__How to complete this task__: Every record below should appear in your answer, copied exactly.

__Stored data entries__:
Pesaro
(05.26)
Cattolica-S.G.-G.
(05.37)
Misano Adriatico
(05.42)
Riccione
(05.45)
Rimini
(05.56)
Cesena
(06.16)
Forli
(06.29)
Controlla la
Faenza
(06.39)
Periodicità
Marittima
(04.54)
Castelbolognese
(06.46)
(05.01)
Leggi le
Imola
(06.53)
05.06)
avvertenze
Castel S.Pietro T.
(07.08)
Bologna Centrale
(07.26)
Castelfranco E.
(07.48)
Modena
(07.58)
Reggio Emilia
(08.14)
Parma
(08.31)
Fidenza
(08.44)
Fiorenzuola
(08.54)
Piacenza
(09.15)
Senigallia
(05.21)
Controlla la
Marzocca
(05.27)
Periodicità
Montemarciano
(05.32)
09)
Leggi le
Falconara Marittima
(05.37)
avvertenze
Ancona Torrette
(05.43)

__Response to the exercise__:
Pesaro
(05.26)
Cattolica-S.G.-G.
(05.37)
Misano Adriatico
(05.42)
Riccione
(05.45)
Rimini
(05.56)
Cesena
(06.16)
Forli
(06.29)
Controlla la
Faenza
(06.39)
Periodicità
Marittima
(04.54)
Castelbolognese
(06.46)
(05.01)
Leggi le
Imola
(06.53)
05.06)
avvertenze
Castel S.Pietro T.
(07.08)
Bologna Centrale
(07.26)
Castelfranco E.
(07.48)
Modena
(07.58)
Reggio Emilia
(08.14)
Parma
(08.31)
Fidenza
(08.44)
Fiorenzuola
(08.54)
Piacenza
(09.15)
Senigallia
(05.21)
Controlla la
Marzocca
(05.27)
Periodicità
Montemarciano
(05.32)
09)
Leggi le
Falconara Marittima
(05.37)
avvertenze
Ancona Torrette
(05.43)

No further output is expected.